SINGAPORE (Feb 1): Although the Straits Times Index moved sideways over the past five trading sessions, the index still looks able to challenge and break out above resistance and its 200-day moving average now at 3,238.
Volume has expanded, and quarterly momentum is on an uptrend. The 50- and 100-day moving averages have made positive cross, which should confirm the ability of the index to break out.
In the short term the STI maybe constrained because of the downturn of short term stochastics and the 21-day RSI has stalled. However, when stochastics turns up, it should reinforce rising quarterly momentum to support a breakout.
The earlier break above 3,190 indicates a target for 3,420. Support and the fail safe level is at 3.190 below which the upside is no longer valid.
Resource companies continue to advance
Wilmar International ($3.34) -- which broke out of resistance $3.26 -- indicates an eventual target of $3.60. The breakout has been confirmed by the positive cross and upturn of the 50-, 100- and 200-day moving averages and rising quarterly momentum has also broken out.
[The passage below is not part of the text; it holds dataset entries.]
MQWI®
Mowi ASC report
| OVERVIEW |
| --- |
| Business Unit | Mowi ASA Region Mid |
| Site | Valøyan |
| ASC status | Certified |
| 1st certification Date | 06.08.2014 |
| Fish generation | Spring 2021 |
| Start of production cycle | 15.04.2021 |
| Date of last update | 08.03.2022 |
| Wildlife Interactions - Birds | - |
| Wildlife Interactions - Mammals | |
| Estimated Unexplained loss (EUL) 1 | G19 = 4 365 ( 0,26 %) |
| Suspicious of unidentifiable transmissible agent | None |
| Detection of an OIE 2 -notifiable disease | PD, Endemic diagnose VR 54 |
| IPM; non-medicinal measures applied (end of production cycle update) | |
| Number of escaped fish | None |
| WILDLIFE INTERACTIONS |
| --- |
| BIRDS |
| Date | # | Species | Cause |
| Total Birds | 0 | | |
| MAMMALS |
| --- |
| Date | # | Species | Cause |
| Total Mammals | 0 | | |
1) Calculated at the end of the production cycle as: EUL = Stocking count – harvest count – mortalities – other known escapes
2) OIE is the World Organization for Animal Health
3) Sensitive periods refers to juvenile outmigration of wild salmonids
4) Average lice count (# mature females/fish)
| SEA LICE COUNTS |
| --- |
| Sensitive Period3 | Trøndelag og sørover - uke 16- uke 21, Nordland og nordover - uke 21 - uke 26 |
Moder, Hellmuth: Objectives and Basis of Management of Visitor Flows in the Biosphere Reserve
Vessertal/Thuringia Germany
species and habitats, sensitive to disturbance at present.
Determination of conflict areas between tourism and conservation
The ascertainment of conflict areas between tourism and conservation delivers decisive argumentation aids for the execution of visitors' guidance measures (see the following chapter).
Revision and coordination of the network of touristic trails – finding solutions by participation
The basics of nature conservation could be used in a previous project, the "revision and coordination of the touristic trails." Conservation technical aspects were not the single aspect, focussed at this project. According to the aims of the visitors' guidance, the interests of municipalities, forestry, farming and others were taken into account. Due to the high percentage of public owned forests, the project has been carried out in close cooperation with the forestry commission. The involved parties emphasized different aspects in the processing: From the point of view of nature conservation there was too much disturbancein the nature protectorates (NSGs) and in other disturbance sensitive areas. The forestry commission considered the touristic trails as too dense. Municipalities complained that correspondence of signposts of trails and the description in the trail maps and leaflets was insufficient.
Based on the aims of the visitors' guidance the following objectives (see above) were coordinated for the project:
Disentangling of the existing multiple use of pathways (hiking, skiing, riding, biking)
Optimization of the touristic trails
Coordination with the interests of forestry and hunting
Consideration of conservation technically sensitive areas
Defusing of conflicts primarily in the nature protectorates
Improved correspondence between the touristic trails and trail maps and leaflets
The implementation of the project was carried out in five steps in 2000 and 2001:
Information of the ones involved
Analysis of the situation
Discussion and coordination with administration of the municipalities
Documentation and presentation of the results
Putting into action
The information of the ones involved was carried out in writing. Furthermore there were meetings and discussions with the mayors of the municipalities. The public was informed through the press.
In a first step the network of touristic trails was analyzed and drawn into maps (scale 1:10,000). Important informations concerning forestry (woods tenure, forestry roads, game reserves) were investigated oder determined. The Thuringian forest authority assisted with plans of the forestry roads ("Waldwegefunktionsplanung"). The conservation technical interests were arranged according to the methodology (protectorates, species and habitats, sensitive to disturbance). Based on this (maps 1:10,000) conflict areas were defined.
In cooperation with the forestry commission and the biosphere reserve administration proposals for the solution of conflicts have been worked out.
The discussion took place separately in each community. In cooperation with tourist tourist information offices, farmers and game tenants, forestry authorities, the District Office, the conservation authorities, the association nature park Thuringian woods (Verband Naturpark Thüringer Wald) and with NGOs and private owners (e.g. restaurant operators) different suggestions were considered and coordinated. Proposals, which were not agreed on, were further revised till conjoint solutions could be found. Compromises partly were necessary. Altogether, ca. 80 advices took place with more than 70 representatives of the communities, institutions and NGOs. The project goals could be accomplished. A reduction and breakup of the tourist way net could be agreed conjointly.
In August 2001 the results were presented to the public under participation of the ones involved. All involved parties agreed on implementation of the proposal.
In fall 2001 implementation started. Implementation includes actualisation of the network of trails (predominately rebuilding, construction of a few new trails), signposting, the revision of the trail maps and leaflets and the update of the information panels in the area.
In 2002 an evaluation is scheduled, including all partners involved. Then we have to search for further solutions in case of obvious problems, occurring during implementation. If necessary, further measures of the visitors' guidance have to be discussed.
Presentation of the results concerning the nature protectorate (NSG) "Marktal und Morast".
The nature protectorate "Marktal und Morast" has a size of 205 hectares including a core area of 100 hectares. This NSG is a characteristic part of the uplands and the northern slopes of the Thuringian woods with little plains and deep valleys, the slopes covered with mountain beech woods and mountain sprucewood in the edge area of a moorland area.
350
Olam International ($1.84) has faltered somewhat but it should continue to advance, albeit gradually. The earlier break above $1.77 indicates a target of $2.00 and this remains valid for the time being.
Chip Eng Seng may strengthen
Chip Eng Seng has managed to move above its 50-day average and a minor resistance at 70 cents. Volume expanded and quarterly momentum has also broken out.
Prices will need to stay above 70 cents till after Chinese New Year to confirm its breakout. A successful break indicates a target of 77 cents. If prices sink back below 70 cents, the upside is no longer valid.